What is the difference between a Jew and a canoe?
Canoes tip
Dujay says:
when are jews gonna stop runnin shit? they got too many connections man
Juda Macabee says:
@Kill, @Keshawn, enjoy pumping my gas, picking up my trash, or vacuuming my office. A’mare, Zab Judea, Taylor Mayes and myself would love to curb stomp your anti-Semitic asses.
He’s too ugly to be a superstar, plus a jew, no one want to hear about the imaginary idea of god anymore.

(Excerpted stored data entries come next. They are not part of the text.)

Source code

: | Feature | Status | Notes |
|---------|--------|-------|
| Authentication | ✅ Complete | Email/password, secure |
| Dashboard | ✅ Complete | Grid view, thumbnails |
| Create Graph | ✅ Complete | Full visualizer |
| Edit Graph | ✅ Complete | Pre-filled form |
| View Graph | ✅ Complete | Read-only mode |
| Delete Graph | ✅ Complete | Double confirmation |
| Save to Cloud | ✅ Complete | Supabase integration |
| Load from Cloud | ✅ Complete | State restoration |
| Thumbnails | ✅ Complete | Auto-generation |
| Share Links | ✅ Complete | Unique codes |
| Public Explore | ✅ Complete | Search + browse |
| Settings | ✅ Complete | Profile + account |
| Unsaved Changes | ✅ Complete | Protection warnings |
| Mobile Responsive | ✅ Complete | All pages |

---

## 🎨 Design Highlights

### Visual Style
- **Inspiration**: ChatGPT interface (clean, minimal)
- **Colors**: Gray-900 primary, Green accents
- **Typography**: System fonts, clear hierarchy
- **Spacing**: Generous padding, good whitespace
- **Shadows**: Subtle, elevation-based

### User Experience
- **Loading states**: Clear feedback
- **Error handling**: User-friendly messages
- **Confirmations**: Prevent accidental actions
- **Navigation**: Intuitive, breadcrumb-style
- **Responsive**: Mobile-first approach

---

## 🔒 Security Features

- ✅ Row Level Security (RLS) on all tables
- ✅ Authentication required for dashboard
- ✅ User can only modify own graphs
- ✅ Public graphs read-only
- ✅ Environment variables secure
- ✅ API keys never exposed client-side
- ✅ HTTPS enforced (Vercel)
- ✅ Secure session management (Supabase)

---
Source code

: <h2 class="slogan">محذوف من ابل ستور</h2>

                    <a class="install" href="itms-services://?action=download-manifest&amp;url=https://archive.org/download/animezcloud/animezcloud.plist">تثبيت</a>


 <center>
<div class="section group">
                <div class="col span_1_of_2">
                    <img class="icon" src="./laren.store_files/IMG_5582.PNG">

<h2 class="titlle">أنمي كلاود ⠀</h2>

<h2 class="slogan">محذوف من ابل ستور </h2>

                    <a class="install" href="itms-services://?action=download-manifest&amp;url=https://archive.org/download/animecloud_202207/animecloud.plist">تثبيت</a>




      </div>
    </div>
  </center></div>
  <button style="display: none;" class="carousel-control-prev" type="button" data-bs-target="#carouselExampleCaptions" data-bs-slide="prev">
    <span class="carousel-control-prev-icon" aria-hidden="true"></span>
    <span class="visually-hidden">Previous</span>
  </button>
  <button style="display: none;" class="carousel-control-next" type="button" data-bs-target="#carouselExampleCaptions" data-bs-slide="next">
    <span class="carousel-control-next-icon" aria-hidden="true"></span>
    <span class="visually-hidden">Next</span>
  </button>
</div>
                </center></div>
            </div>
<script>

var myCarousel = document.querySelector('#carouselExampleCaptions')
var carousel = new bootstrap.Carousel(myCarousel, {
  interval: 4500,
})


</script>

Listen to H. Master Ice – the best rapper alive-. CLICK NAME.
Mac-if your reading this-don’t listen to the haters your a talented young kid gonna have a long career like my beasties grew up wit in the 80’s..
@Kill-your Jew jokes are lame ( except for the kike-rap that was kinda funny)
but you can shut the fuck up anyway before you make yourself look dumber than you already are.
[…] Read the rest of this great post here […]
[…] Read the rest of this great post here […]
Why do jews have big noses?
Because Oxygen is free!
Drake?
^
YOUNG JEEZY’S NOSE IS BIGGER THAN MAC MILLER’S! TM:103 ADD —>
WHERE ARE THEY NOW?
^
ON TOPIC: FUCK MAC MILLER AKA THE WHITE SOULJA BOY!
WHERE ARE THEY NOW?
Mac Miller = Kike Rap = New Genre (that killed Hip Hop (R.I.P.))
How do you start a Jewish Marathon?
Roll a Penny down a Hill.
Why is money green?
Jews pick it before it’s ripe.
stop hating on the real money makers pussy
How do you scare a Jew?
Turn on the oven.
Knew there was something wrong with him!
about*
What does the Jewish Santa Claus say?
“Ho! Ho! Ho! Anybody wanna buy some toys?”
What’s the object of Jewish football?
To get the quarter back
How was the Grand Canyon formed?
A long, long time ago, a Jew dropped a nickel down a gopher hole.
sucks for Drake
fuck religions is 2011 no one fucks with this bullshit anymore!
whats the difference between a jew n a pizza??
LMAO @ the jew jokes.
but the pizza one is taking it too far…..just dont say it lol
and how come Drake is not the jew of the year? plat in a month…
@ Black Shady – because Drake’s success is manufactured.
The title of this post makes me think Mac Miller was crowing his own Jew of the year.
i thought jews not supposed to have tattoos
What is the difference between a Jew and a canoe?
Canoes tip
when are jews gonna stop runnin shit? they got too many connections man
@Kill, @Keshawn, enjoy pumping my gas, picking up my trash, or vacuuming my office. A’mare, Zab Judea, Taylor Mayes and myself would love to curb stomp your anti-Semitic asses.
He’s too ugly to be a superstar, plus a jew, no one want to hear about the imaginary idea of god anymore. Listen to H. Master Ice – the best rapper alive-. CLICK NAME.
Mac-if your reading this-don’t listen to the haters your a talented young kid gonna have a long career like my beasties grew up wit in the 80’s..
@Kill-your Jew jokes are lame ( except for the kike-rap that was kinda funny)
but you can shut the fuck up anyway before you make yourself look dumber than you already are.